VCFA alumna Martha Gregory’s (’16) short doc, THREE RED SWEATERS, has been screened at several venues this last year–winning Best Documentary at the 26th Aspen Shortsfest!
THREE RED SWEATERS features a documentarian exploring the way that we remember and record our lives through the lens of her grandfather’s breathtaking, Alex Colville-esque 16mm home videos. The Aspen Film website describes Martha’s work as “deeply personal yet universally relatable—particularly in the age of social media.” The award praises Martha, “this inquisitive director,” who “gives new life to what was once thought lost forever through the use of photographs and conversations.”
Fangle Magazine published a great article leading up to the Athens International Film Festival featuring Gregory. Here is an excerpt:
“Three Red Sweaters” is a film about how people’s memories may be changing with the ability to record every moment of their lives. Gregory said the idea began as a question for how memories and images, such as photos or film, influence each other.
Gregory said for this film, she interviewed a lot of people, friends – the cobbler in her neighborhood, other filmmakers – but found her most compelling story though her grandfather.
“He kept yearly family albums stuffed with his own photographs from every holiday, birthday, family event and non-event, every trip or vacation etc. and he had a trove of 16mm film he shot in the 50s, 60s and 70s,” Gregory said.
Gregory interviewed her grandfather many times over the course of a few months, but noticed deterioration in his health that pushed her to change her methodology.
“It became apparent to me that he likely wouldn’t live to see the finished film,” Gregory said. “I decided somewhere along the way to use only his 16mm footage as a way to deepen our collaboration and examine my questions through his footage and his experience as a man devoted to preserving memories through images.”

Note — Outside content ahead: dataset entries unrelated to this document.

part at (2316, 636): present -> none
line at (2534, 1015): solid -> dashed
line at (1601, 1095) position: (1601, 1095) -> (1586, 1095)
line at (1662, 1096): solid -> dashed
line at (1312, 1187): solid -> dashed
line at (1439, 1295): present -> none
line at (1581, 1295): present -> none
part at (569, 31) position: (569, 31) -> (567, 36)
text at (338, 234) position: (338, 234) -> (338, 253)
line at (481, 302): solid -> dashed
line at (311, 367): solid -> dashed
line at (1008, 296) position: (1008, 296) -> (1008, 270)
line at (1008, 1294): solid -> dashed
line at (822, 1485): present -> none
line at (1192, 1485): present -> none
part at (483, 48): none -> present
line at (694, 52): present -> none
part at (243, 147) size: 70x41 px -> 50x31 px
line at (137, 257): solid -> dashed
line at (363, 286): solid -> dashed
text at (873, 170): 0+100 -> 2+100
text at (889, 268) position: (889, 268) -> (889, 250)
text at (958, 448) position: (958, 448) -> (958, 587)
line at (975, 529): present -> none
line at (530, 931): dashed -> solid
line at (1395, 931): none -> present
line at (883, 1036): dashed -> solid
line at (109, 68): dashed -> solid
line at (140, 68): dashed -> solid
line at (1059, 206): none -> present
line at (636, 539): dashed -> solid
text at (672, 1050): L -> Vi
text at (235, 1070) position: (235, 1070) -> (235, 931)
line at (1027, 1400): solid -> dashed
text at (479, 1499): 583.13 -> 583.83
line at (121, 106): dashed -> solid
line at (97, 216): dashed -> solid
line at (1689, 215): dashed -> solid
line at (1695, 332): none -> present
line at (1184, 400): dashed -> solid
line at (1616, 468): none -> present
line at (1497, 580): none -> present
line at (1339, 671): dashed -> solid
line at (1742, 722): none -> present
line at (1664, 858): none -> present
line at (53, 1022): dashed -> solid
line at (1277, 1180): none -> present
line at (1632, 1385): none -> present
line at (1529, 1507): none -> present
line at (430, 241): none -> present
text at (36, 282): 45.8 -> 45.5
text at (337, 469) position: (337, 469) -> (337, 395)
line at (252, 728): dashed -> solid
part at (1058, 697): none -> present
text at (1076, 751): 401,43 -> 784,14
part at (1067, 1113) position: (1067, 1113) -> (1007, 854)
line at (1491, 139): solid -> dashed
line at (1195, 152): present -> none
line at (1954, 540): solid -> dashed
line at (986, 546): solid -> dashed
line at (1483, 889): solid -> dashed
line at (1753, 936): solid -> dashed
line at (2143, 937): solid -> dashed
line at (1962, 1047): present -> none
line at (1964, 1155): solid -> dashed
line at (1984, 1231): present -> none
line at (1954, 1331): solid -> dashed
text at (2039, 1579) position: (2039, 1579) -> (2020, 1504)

Like O’Shea, Gregory said that her love for film can be found in her formative years, as she started shooting in elementary school. But, Gregory enjoys film for the twists it brings into her life.
“As I’ve worked on other projects and formed a personal community of friends and mentors who are artists and filmmakers, the more social aspects of filmmaking and the fact that a film can be an opportunity for community building have reinforced my commitment to the art form as a way to explore our worlds, build connections and relationships and tackle relevant issues, ideas and problems,” Gregory said.
Going forward, Gregory has plans to finish a film on how feminism in Nicaragua is an effective tool against the dictatorship, as well as continue her role as film studio manager.